On October 15, LVMH announced that its revenue for the third quarter (July to September) fell by 3% year-over-year, totaling €19.1 billion, contrary to analysts’ expectations of a 1% growth. This marked the first sales decline for the fashion and leather goods sector since the COVID-19 pandemic began in 2020, falling significantly short of the consensus forecast from Visible Alpha. This division is often viewed as a key barometer for the luxury market.

Following the disappointing financial report, LVMH’s American Depositary Receipts (ADRs) dropped as much as 10%. The report was released after the close of the Paris stock market.

In a press release, LVMH noted that the revenue slump was “primarily due to the appreciation of the yen, resulting in very low growth in the Japanese market.” However, CFO Jean Jacques Guiony highlighted to analysts that consumer confidence in Mainland China has fallen to levels not seen since the pandemic.

The Financial Times pointed out that for the past decade, Chinese shoppers have been the largest driving force behind the growth of the luxury industry. Now, however, they are beginning to curtail their spending due to concerns over China’s economic outlook and a sluggish real estate market.

In the third quarter, LVMH’s revenue in Asia (excluding Japan) plummeted by 16%. In the U.S., sales remained flat, while Japan still saw double-digit growth, albeit with a noticeable slowdown compared to the first half of the year. Sales in the group’s jewelry, watch, wine, and spirits segments also declined in the third quarter.

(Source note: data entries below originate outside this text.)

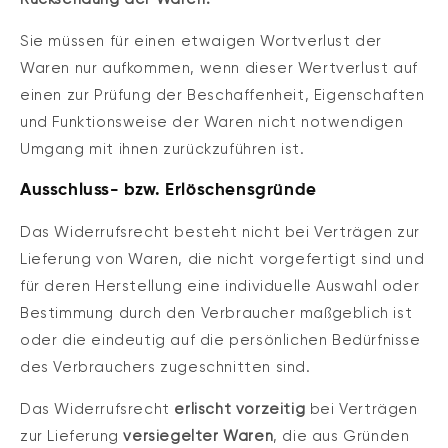
Sie müssen für einen etwaigen Wortverlust der
Waren nur aufkommen, wenn dieser Wertverlust auf
einen zur Prüfung der Beschaffenheit, Eigenschaften
und Funktionsweise der Waren nicht notwendigen
Umgang mit ihnen zurückzuführen ist.
Ausschluss- bzw. Erlöschensgründe
Das Widerrufsrecht besteht nicht bei Verträgen zur
Lieferung von Waren, die nicht vorgefertigt sind und
für deren Herstellung eine individuelle Auswahl oder
Bestimmung durch den Verbraucher maßgeblich ist
oder die eindeutig auf die persönlichen Bedürfnisse
des Verbrauchers zugeschnitten sind.
Das Widerrufsrecht
erlischt vorzeitig
bei Verträgen
zur Lieferung
versiegelter Waren
, die aus Gründen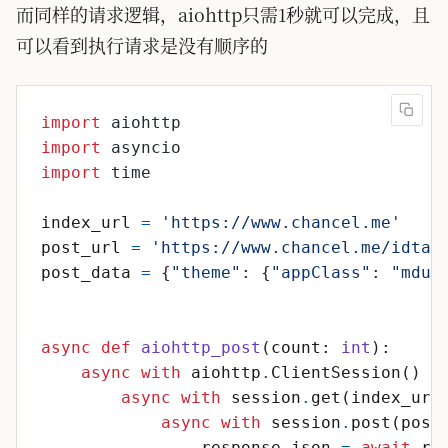
而同样的请求逻辑，aiohttp只需1秒就可以完成，且
可以看到执行请求是没有顺序的
import
aiohttp
import
asyncio
import
time
index_url
=
'
https://www.chancel.me
'
post_url
=
'
https://www.chancel.me/idtag
post_data
=
{
"
theme
"
:
{
"
appClass
"
:
"
mdui
async
def
aiohttp_post
(
count
:
int
)
:
async
with
aiohttp
.
ClientSession
(
)
a
async
with
session
.
get
(
index_url
async
with
session
.
post
(
post
response_json
=
await
re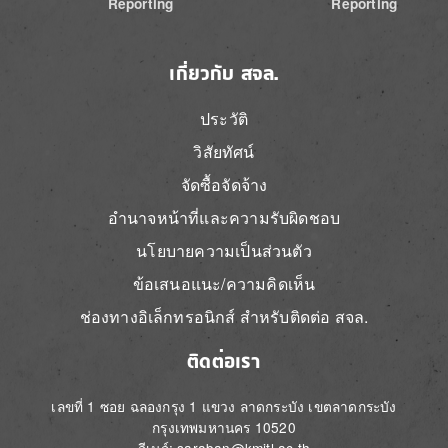
Reporting
Reporting
เกี่ยวกับ สจล.
ประวัติ
วิสัยทัศน์
จัดซื้อจัดจ้าง
อำนาจหน้าที่และความรับผิดชอบ
นโยบายความเป็นส่วนตัว
ข้อเสนอแนะ/ความคิดเห็น
ช่องทางอิเล็กทรอนิกส์ สำหรับติดต่อ สจล.
ติดต่อเรา
เลขที่ 1 ซอย ฉลองกรุง 1 แขวง ลาดกระบัง เขตลาดกระบัง
กรุงเทพมหานคร 10520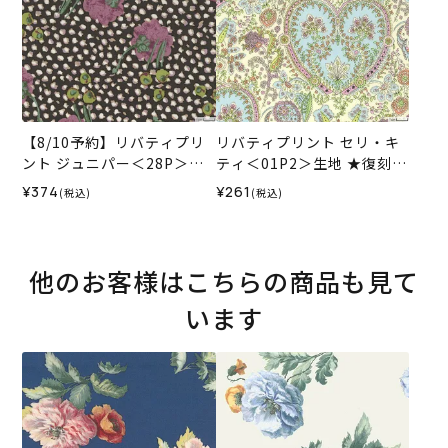
【8/10予約】リバティプリ
リバティプリント セリ・キ
ント ジュニパー＜28P＞生
ティ＜01P2＞生地 ★復刻色
地 （ホビーラホビーレオリ
（ホビーラホビーレオリジ
¥374
¥261
(税込)
(税込)
ジナル）2026AW
ナル）2025SS
他のお客様はこちらの商品も見て
います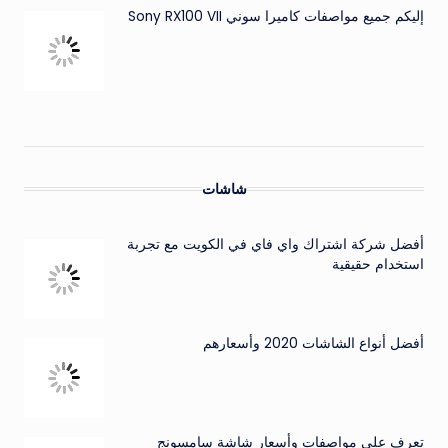
إليكم جميع مواصفات كاميرا سوني Sony RX100 VII
شاشات
أفضل شركة اشتراك واي فاي في الكويت مع تجربة
استخدام حقيقية
أفضل أنواع الشاشات 2020 وأسعارهم
تعرف على مواصفات وأسعار شاشة سامسونج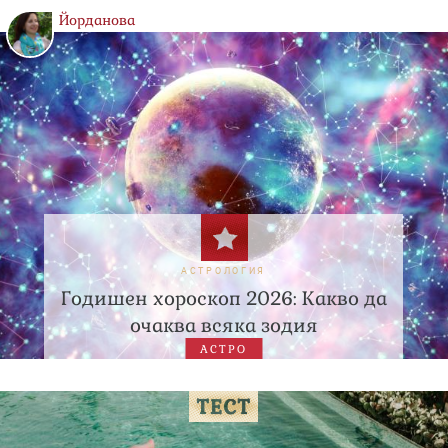
Йорданова
АСТРОЛОГИЯ
Годишен хороскоп 2026: Какво да
очаква всяка зодия
АСТРО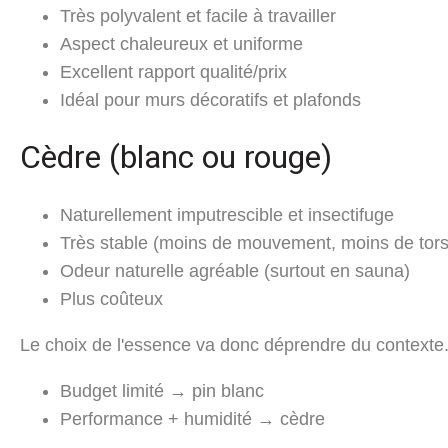
Très polyvalent et facile à travailler
Aspect chaleureux et uniforme
Excellent rapport qualité/prix
Idéal pour murs décoratifs et plafonds
Cèdre (blanc ou rouge)
Naturellement imputrescible et insectifuge
Très stable (moins de mouvement, moins de tors
Odeur naturelle agréable (surtout en sauna)
Plus coûteux
Le choix de l'essence va donc déprendre du contexte
Budget limité → pin blanc
Performance + humidité → cèdre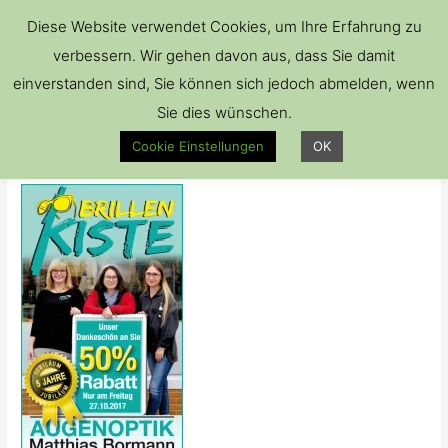
Hau
Diese Website verwendet Cookies, um Ihre Erfahrung zu
verbessern. Wir gehen davon aus, dass Sie damit
einverstanden sind, Sie können sich jedoch abmelden, wenn
Sie dies wünschen.
BK_Anz_TK_2110
Cookie Einstellungen
OK
Von
Brillenkiste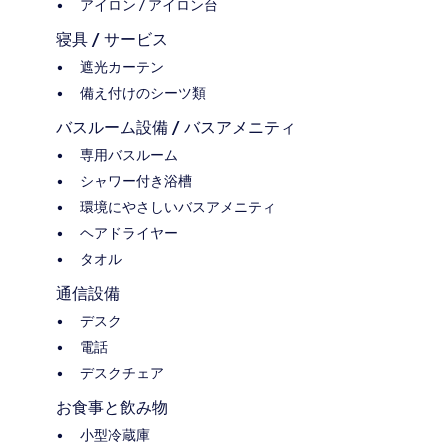
アイロン / アイロン台
寝具 / サービス
遮光カーテン
備え付けのシーツ類
バスルーム設備 / バスアメニティ
専用バスルーム
シャワー付き浴槽
環境にやさしいバスアメニティ
ヘアドライヤー
タオル
通信設備
デスク
電話
デスクチェア
お食事と飲み物
小型冷蔵庫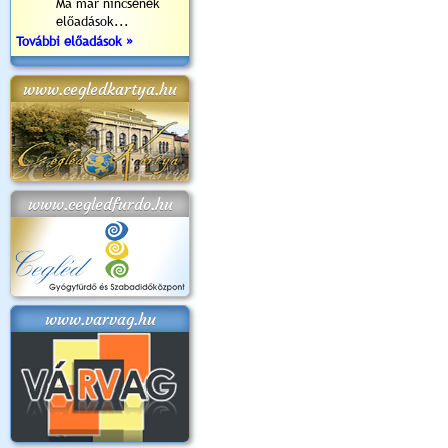
Ma már nincsenek
előadások...
További előadások »
www.cegledkartya.hu
www.cegledfurdo.hu
www.varvag.hu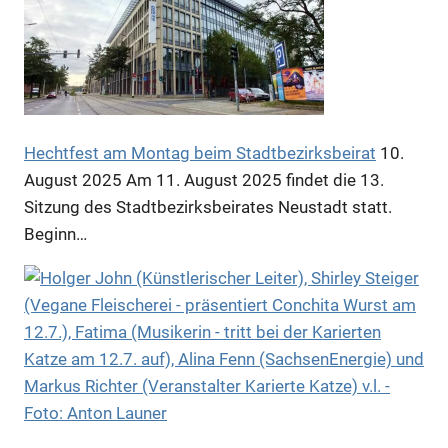
Anzeige
Hechtfest am Montag beim Stadtbezirksbeirat
10.
Anzeige
August 2025
Am 11. August 2025 findet die 13.
Sitzung des Stadtbezirksbeirates Neustadt statt.
Beginn…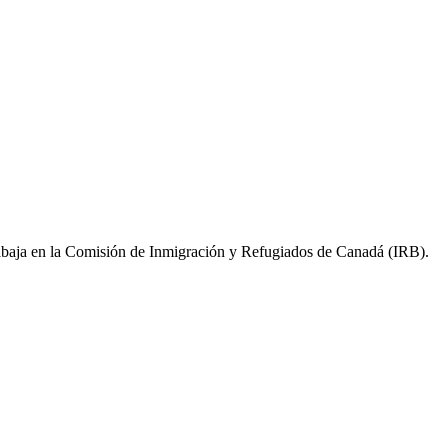
trabaja en la Comisión de Inmigración y Refugiados de Canadá (IRB).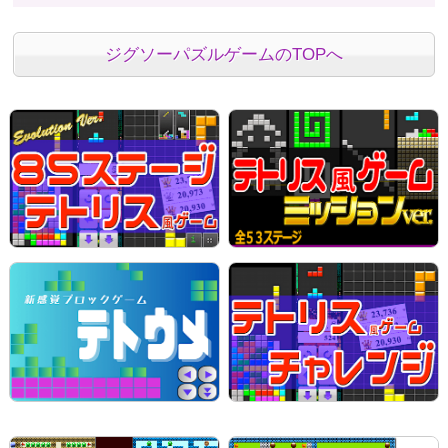
ジグソーパズルゲームのTOPへ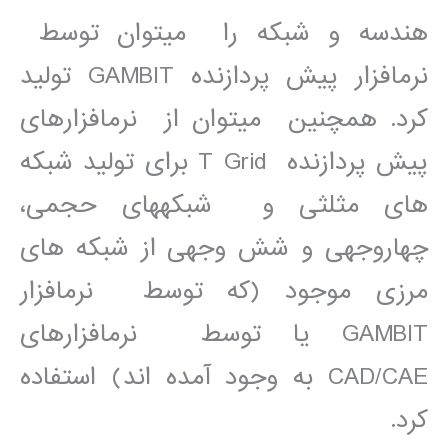
ھندسه و شبکه را میتوان توسط
نرمافزار پيش پردازنده GAMBIT توليد
کرد. ھمچنين میتوان از نرمافزارھای
پيش پردازنده T Grid برای توليد شبکه
ھای مثلثی و شبکهھای حجمی،
چھاروجھی و شش وجھی از شبکه ھای
مرزی موجود (که توسط نرمافزار
GAMBIT يا توسط نرمافزارھای
CAD/CAE به وجود آمده اند) استفاده
کرد.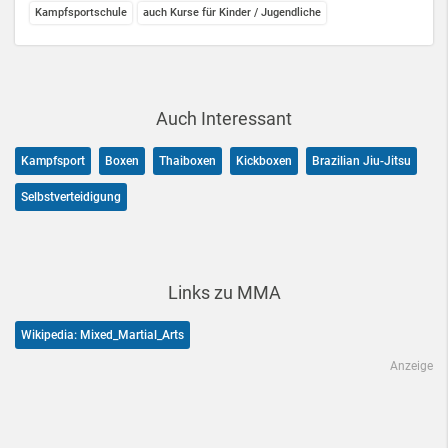
Kampfsportschule
auch Kurse für Kinder / Jugendliche
Auch Interessant
Kampfsport
Boxen
Thaiboxen
Kickboxen
Brazilian Jiu-Jitsu
Selbstverteidigung
Links zu MMA
Wikipedia: Mixed_Martial_Arts
Anzeige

Citigroup analyst Saviote described LVMH’s performance as “unusual” given their status as a leader in the luxury sector, prompting him to lower the company’s full-year revenue projections by 3% to 5%. RBC Capital Markets analyst Dahania echoed this sentiment, indicating that the results reflected a more pronounced slowdown than anticipated.

When asked about the recent market stabilization measures introduced by Beijing, Guiony said it is still too early to assess their potential impact on demand but emphasized that “this shows they are taking this issue very seriously.”

The post-pandemic luxury consumption boom has faded, and although LVMH had previously shown resilience, it now appears to be on a downturn. Competitors like Burberry and Kering have fared worse, with recent sales figures reflecting double-digit declines. In contrast, brands targeting ultra-wealthy customers, such as Hermès, have remained strong; Hermès is scheduled to release its sales results next week.

Year-to-date, Hermès shares have risen nearly 10%, while LVMH’s stock has fallen about 14%, and Kering, which owns Gucci, has seen a 41% decline.